The imaginary part of the heavy-quark potential from real-time Yang-Mills dynamics

TL;DR

This study uses classical-statistical simulations of real-time Yang-Mills dynamics to extract the imaginary part of the heavy-quark potential, comparing results with theoretical models and exploring non-perturbative effects across various conditions.

Contribution

It provides a novel non-perturbative calculation of the imaginary part of the heavy-quark potential from real-time Yang-Mills simulations, including its dependence on separation and temperature.

Findings

Good agreement with semi-analytic hard classical loop results at small distances.

Identification of non-perturbative long-range corrections at large separations.

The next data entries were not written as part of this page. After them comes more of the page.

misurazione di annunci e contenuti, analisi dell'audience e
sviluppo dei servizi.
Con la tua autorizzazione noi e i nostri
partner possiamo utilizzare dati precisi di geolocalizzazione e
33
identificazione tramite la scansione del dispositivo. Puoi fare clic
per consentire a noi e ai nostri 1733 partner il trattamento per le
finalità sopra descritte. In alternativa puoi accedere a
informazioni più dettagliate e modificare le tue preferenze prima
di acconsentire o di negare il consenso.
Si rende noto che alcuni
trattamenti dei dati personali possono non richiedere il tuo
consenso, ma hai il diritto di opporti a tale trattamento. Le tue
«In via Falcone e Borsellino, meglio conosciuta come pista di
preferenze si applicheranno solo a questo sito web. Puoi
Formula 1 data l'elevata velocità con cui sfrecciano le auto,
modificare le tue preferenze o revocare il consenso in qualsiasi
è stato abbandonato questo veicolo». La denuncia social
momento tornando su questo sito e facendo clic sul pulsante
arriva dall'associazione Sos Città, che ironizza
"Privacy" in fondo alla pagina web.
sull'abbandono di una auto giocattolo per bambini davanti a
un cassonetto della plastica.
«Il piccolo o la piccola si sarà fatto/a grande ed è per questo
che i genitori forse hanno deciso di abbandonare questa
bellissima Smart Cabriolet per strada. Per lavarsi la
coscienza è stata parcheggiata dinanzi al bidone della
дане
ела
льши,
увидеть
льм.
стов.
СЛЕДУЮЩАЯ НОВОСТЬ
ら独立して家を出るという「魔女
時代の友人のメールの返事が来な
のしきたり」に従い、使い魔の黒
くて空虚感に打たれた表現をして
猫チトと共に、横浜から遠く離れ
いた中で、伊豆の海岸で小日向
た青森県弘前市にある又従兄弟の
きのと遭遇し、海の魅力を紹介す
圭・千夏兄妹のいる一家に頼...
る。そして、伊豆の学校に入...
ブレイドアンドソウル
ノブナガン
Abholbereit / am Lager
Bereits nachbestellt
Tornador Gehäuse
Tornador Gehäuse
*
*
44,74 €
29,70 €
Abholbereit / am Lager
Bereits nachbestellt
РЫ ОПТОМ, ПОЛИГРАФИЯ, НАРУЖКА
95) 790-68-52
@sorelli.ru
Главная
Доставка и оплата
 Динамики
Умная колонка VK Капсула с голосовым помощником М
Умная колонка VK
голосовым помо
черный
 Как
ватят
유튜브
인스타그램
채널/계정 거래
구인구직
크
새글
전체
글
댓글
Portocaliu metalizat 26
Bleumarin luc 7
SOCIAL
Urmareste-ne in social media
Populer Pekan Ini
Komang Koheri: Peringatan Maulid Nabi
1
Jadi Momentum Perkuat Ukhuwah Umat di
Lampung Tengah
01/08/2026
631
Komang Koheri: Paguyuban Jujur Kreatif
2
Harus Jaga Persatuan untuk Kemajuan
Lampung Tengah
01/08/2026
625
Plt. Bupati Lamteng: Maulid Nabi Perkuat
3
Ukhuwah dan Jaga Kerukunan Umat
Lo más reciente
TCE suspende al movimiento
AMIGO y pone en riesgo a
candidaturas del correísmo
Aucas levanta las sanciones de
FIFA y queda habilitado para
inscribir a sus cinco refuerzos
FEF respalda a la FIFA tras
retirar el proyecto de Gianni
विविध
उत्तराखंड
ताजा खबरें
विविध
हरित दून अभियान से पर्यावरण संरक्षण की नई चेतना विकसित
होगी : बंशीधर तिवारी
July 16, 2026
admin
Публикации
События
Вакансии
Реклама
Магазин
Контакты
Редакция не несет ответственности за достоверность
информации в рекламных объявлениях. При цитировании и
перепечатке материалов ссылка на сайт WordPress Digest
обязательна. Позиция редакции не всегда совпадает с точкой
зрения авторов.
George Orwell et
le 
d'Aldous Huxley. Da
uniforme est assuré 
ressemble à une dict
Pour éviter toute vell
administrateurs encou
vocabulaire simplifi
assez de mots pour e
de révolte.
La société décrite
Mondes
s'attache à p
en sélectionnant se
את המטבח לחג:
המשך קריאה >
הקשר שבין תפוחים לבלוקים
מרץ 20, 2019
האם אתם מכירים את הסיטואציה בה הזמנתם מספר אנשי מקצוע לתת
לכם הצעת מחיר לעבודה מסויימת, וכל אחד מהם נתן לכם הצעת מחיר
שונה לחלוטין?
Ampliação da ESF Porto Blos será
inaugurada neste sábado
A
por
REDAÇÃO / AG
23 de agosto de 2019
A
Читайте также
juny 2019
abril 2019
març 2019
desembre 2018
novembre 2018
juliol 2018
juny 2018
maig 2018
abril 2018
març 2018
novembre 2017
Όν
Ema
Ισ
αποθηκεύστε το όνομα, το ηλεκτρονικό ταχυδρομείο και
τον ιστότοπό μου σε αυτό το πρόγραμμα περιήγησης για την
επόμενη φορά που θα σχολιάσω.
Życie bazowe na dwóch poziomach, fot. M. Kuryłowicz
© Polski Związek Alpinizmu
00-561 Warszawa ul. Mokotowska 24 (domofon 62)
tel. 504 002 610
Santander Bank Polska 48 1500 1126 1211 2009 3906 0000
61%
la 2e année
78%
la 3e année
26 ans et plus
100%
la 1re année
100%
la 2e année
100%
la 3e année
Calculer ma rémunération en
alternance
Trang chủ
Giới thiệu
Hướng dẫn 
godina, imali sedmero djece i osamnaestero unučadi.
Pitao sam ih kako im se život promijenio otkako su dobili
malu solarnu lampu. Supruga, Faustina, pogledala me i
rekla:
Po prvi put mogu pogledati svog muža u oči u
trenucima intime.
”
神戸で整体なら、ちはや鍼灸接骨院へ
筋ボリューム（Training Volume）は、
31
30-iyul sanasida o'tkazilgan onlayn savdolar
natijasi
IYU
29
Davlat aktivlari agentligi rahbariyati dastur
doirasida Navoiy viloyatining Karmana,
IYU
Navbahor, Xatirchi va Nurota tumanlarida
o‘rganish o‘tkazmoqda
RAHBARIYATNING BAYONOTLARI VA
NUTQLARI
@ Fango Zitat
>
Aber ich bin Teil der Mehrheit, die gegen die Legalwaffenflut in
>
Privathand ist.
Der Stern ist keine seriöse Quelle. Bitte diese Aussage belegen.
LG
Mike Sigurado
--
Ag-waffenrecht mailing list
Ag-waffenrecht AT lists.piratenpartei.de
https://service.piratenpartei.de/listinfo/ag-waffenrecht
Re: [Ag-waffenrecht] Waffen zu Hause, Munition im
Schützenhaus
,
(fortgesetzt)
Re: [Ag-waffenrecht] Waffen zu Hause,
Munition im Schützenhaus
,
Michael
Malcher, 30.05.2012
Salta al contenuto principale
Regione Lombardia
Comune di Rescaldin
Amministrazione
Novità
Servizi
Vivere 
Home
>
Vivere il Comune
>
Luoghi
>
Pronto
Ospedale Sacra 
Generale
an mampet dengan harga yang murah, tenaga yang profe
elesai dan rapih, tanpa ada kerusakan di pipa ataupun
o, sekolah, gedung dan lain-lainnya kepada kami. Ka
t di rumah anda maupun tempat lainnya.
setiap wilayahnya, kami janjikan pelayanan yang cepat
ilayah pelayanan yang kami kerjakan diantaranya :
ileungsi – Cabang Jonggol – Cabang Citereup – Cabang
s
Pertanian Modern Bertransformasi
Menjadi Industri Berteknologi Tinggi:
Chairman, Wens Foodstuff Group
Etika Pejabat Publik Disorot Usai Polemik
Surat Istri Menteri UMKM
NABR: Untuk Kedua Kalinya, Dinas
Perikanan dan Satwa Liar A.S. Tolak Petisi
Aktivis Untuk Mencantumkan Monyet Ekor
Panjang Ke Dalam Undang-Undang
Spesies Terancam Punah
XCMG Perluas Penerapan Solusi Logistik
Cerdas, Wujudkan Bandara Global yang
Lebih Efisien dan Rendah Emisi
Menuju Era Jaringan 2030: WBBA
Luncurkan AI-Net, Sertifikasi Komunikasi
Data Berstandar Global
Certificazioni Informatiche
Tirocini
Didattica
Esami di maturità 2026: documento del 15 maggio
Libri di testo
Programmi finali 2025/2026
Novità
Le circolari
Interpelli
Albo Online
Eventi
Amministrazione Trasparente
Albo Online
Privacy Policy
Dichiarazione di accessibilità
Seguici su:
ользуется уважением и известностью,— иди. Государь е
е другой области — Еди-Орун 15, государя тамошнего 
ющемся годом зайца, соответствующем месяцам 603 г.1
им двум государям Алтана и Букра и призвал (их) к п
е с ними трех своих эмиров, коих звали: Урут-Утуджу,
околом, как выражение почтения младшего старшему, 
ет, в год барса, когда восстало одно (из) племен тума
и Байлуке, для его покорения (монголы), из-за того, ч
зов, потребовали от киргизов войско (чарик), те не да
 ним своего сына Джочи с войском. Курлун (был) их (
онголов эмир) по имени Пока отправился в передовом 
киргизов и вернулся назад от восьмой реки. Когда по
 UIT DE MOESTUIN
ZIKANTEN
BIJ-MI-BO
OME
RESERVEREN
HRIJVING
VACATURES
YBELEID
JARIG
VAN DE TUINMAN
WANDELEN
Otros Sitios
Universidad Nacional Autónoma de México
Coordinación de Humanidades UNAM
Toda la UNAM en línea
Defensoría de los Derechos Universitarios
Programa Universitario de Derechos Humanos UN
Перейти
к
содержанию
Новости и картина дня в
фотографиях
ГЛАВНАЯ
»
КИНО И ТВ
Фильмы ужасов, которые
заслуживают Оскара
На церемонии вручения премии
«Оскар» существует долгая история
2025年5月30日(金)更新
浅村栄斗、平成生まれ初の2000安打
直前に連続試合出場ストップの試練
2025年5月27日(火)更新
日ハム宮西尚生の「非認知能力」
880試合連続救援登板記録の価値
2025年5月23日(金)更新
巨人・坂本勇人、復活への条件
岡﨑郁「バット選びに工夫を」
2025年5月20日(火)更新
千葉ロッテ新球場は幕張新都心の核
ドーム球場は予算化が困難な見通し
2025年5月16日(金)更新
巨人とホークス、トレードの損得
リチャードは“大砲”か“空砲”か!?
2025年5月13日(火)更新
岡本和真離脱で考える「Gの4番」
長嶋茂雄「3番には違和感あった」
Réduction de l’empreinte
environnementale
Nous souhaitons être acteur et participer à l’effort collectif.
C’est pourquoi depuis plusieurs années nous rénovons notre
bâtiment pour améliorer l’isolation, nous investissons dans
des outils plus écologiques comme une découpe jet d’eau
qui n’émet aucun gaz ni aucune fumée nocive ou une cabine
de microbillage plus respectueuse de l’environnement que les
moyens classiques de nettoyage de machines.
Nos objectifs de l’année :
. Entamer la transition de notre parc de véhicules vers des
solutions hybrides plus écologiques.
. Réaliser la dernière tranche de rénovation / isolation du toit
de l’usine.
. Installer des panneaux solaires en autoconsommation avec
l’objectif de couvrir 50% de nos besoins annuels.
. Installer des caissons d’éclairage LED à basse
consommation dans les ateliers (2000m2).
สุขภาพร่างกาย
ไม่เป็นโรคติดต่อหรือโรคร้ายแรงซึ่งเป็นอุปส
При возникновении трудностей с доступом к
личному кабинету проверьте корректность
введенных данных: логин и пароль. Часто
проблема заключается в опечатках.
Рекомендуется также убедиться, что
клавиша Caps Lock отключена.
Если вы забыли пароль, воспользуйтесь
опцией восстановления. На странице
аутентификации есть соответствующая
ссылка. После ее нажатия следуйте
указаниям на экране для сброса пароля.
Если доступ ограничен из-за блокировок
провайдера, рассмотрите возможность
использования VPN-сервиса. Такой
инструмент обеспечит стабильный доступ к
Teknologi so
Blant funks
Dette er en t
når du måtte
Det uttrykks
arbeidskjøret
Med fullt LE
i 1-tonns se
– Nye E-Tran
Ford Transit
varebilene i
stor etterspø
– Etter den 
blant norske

Minimal lattice spacing sensitivity for small $m_D r$ values.

Abstract

We extract the imaginary part of the heavy-quark potential using classical-statistical simulations of real-time Yang-Mills dynamics in classical thermal equilibrium. The $r$-dependence of the imaginary part of the potential is extracted by measuring the temporal decay of Wilson loops of spatial length $r$. We compare our results to continuum expressions obtained using hard thermal loop theory and to semi-analytic lattice perturbation theory calculations using the hard classical loop formalism. We find that, when plotted as a function of $m_D r$, where $m_D$ is the hard classical loop Debye mass, the imaginary part of the heavy-quark potential shows little sensitivity to the lattice spacing at small $m_D r \lesssim 1$ and agrees well with the semi-analytic hard classical loop result. For large quark-antiquark separations, we quantify the magnitude of the non-perturbative long-range corrections to the imaginary part of the heavy-quark potential. We present our results for a wide range of temperatures, lattice spacings, and lattice volumes. This work sets the stage for extracting the imaginary part of the heavy-quark potential in an expanding non-equilibrium Yang Mills plasma.